Список заданий:
A – Перед чем, согласно отрывку о гробе Малевича, поставили гроб на выставке в Бобуре?
B – Продолжите отрывок о гробе Малевича, начав сразу после последней реплики.

Отрывок документа:
..............................

Дошли до Бобура, нас никто не останавливает. Тогда Андре Глюксамн говорит: “Поднимемся наверх, на саму выставку”. Сначала контролеры, билетеры возмутились, потом отступили, сказали, что “мы здесь не виноваты”. Мы поднялись по этой трубе стеклянной на последний этаж Бобура, прошли на саму выставку, гроб поставили перед башней Татлина и были произнесены речи. Три или четыре человека выступали, я только сейчас помню, что это был Андре Глюксамн и Наталья Горбаневская, она тогда уже работала в “Русской мысли”. Потом также благополучно спустились вниз. Было много телевидения и прессы, все это снималось и потом, как мне рассказывали, показывалось по телевидению вечером.
История нашего гроба Малевича тоже интересная, потому что несколько лет он был у этих поляков, мужа и жены, художников. Потом они решили его продать на аукционе, и как раз проходил аукцион в отеле Друо, где торговали всяким политическим искусством. Там были плакаты мая 1968 года, там были письма Троцкого и его посмертная маска, которые были куплены Синдикатом французских анархистов, и в конце наш гроб тоже кто-то приобрел.
А гроб, который мы делали уже с Сашей Косолаповым в Нью-Йорке, он так и остался в Нью-Йорке. Я только помню, как после этой манифестации мы его везли на большом желтом такси, а таксистом был русский художник Штейнберг из Петербурга, не Эдик Штейнберг, а другой - Борис.
В этом году выпускался первый номер журнала “А-Я”, и журнал уже был готов, но у меня оставалось еще немножко места в макете и я вставил некоторые цитаты из статей Синявского и Голомштока об этой выставке. И это дало потом возможность КГБ вызывать всех художников и говорить: “Смотрите, вы печатаетесь в антисоветском журнале, это политический журнал”. Во всем остальном номере не было никаких политических материалов, только репродукции и статья о художниках.

Иван Толстой: А какая судьба гроба Гробмана?

Игорь Шелковский: Я думаю, он до сих пор у него или где-то в Израиле.

Иван Толстой: Его гроб был связан как-то с этими событиями?

Игорь Шелковский: Ну, мы как бы предали такую традицию.

..............................

Представленные материалы:
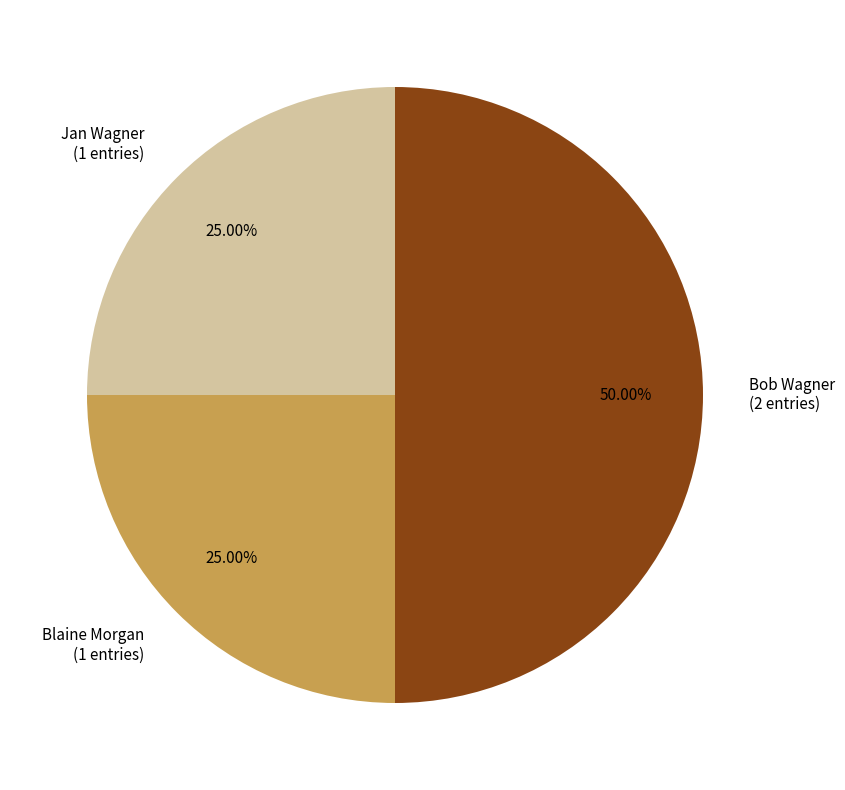

Between Blaine Morgan (1 entries) and Bob Wagner (2 entries), which is larger?

Bob Wagner (2 entries)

..............................

Ответы к заданиям:
A – Гроб поставили перед башней Татлина.

B –
Иван Толстой: Скажите, пожалуйста, Игорь Сергеевич, возникновение журнала “А-Я” и линия, которую “А-Я” вел, каким-то образом дальше перекликалась с организацией этой выставки, противопоставлял ли журнал свою линию и свою идеологию той идеологии, которая торжествовала на выставке в Центре Помпиду?

Игорь Шелковский: Журнал как бы, условно говоря, очень условно, я не люблю слово “авангард” в применении к художникам современным или художникам 70-х годов, но, условно говоря, это был, так все называют, “второй русский авангард”. Формально, по внешним признакам, конечно, это художники совсем другие, но по духу это тоже протест, протест против мещанства, против толпы, простив условий советского периода. Это был такой подпольный протест против тогдашнего официального искусства, соцреализма.

Иван Толстой: Вот вы говорили о реакции на эту выставку в эмигрантской среде, среди ваших друзей и единомышленников, а все-таки было ли что-нибудь положительное в том, что такая выставка была проведена?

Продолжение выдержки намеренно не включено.